Footnote: The 30th Anniversary of the Reagan Assassination Attempt

Steven Hayward notes that today is the 30th anniversary of John Hinkley's attempted assassination of Ronald Reagan. Not only does this make me feel old, it's also a reminder of how easily history has forgotten that the Reagan Revolution nearly died that day. In fact, Al Haig's "I'm in charge here" gaffe was probably its lasting legacy.

The shooting and near death of President Reagan on that March afternoon provides another occasion for reflection on the radical contingency of human affairs and for counterfactual "what-if" speculation. What if Winston Churchill had been killed when he was struck by a taxi on Fifth Avenue in New York in 1932? What if Oswald had missed his target in Dallas? Most such speculations are ultimately fatuous, but in the case of Ronald Reagan one can speculate with confidence that the "Reagan revolution" as it came to be known would not have been consummated under the presidency of George H.W. Bush. . .
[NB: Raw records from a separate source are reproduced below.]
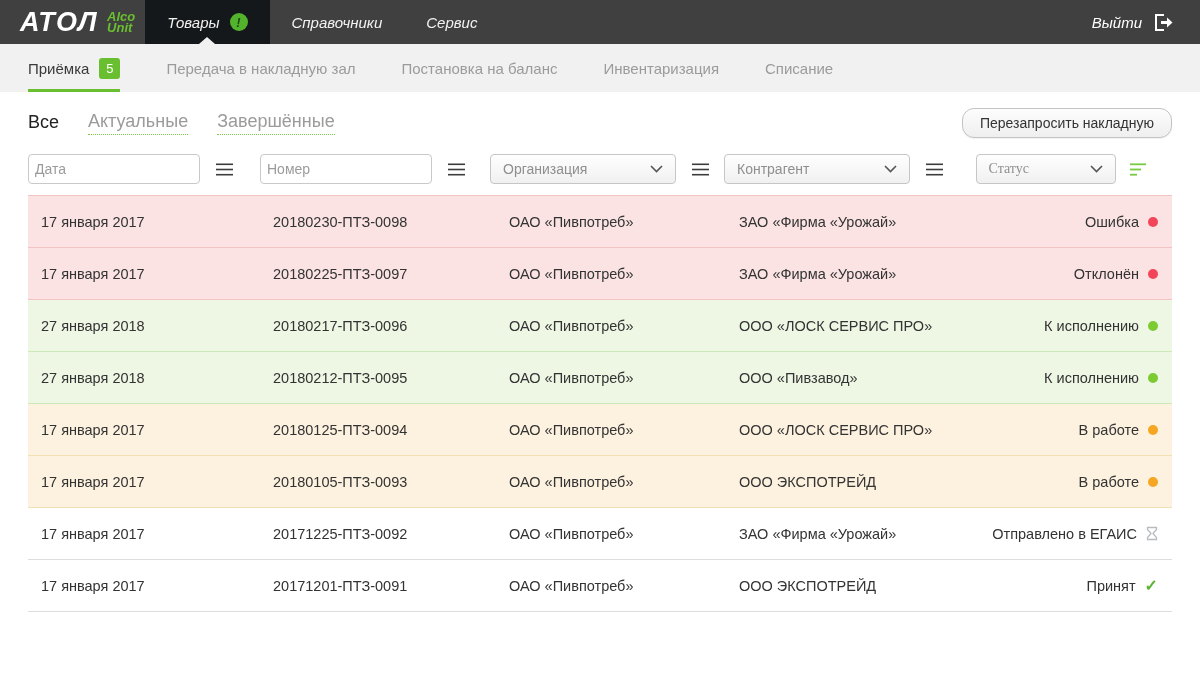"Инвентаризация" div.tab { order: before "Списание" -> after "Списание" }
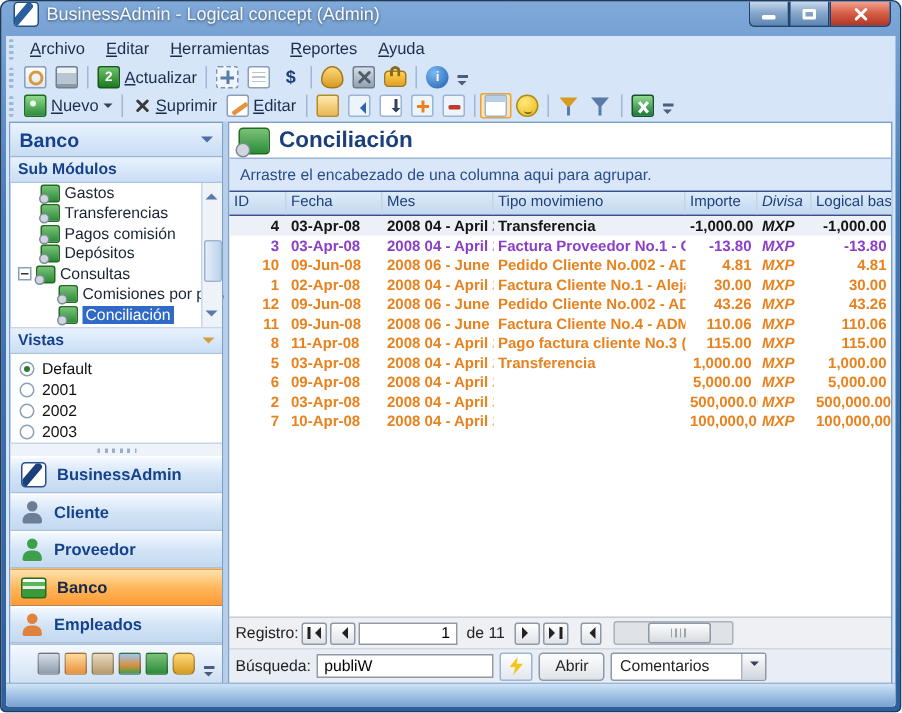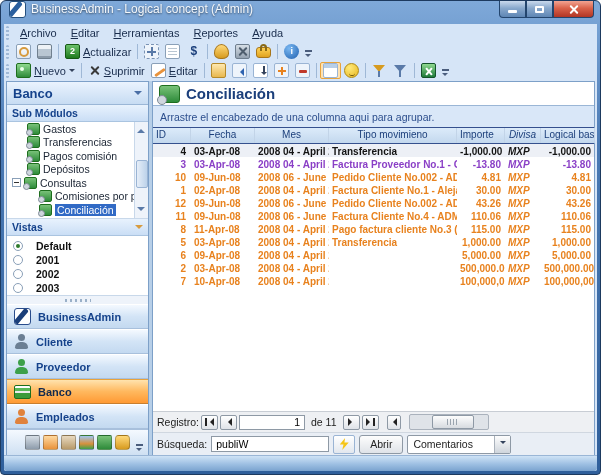"Fecha" .ghead .gc { text-align: center -> none }
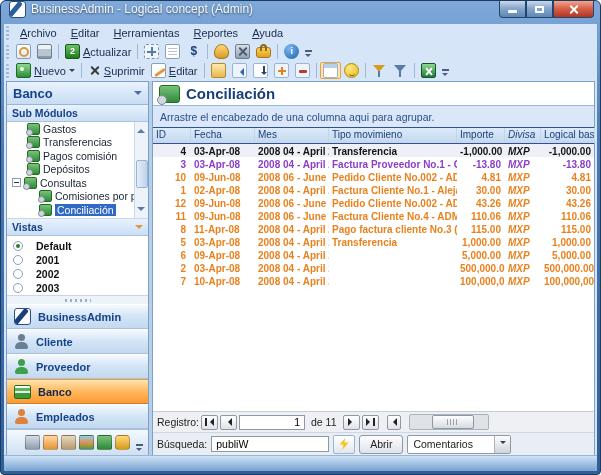"Default" .vrow { font-weight: bold -> normal; gap: 13px -> 5px }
One of the quips Reagan scribbled on a note pad after waking up after surgery was Winston Churchill's famous line from his autobiography My Early Life that "there is no more exhilarating feeling than being shot at without result." But the bullets missed Churchill. While Reagan survived his bullet, it was not without "result." In addition to the severe pain of his wounds (whose treatment required strong medication including morphine), Reagan contracted a staph infection in the hospital that was as life threatening as the bullet wound. He had to be placed back on oxygen and given powerful antibiotics. Three days after the shooting House Speaker Tip O'Neill was the first outsider to visit Reagan in the hospital. "He was in terrific pain, much more serious than anybody thought," O'Neill said. In an extraordinary moment, O'Neill, in tears, knelt next to Reagan's bedside, held the president's hand, and recited the 23rd Psalm with Reagan in prayer.

Although Reagan returned to the White House after 13 days in the hospital, his working hours were severely curtailed for weeks. Al Haig, one of Reagan's first visitors back at the White House, said "I was shocked when I saw him. He was a shell of his old self." It would be two months before he worked a full day. His personal physician said that he didn't think Reagan fully recovered until October, seven months later. Reagan never mentioned his discomfort. His only complaint was that he wouldn't be able to ride a horse for a while.

One thing that sticks in the craw is how Hinkley was able to get off relatively lightly after shooting the president, along with three other men, one of whom - James Bradey - was left permanently brain damaged. The guy got off on an insanity claim and has been living out his days at St. Elizabeth's in DC. Not only that, there are occasional flurries of legal activity as he and his wealthy family seek out ever increasing freedoms, including weekend passes and unsupervised visits to his parents' homes. I recall reading a while back that Hinkley even managed to have a couple girlfriends, although Jodie Foster is apparently still playing hard to get.

Squeakey Fromme and Sarah Moore took shots at Gerald Ford, which missed their target, but were enough to send them to prison for decades. Why the soft treatment for Hinkley? Surely his parents' wealth is a factor. They could get the best defense money could buy, after all. It wouldn't take much effort for a hustling defense attorney to look through the detritus of Hinkley's pathetic life, find some odd ramblings about Jodie Foster, and use that to put on a show. This was the era of the "Twinkie defense" and an overall soft-on-crime approach to crime, and Hinkley took full advantage.

Still, you can't help feel like Hinkley was spared a real prison sentence because of who he shot. I can remember people being shocked by the shooting, but within a few months it was back to "Reagan = dumb cowboy." A short time later, Saturday Night Live broadcast an (admittedly funny) satire of presidential assassinations, which included a lot of Reagan elements. And, of course, a DC jury found Hinkley not guilty by reason of insanity despite the fact that he seemed to have put a certain amount of planning and forethought into his efforts. It's damn hard to imagine a similar reaction if, say, Bill Clinton was shot. But, because it was the hated Reagan, it didn't seem to matter so much.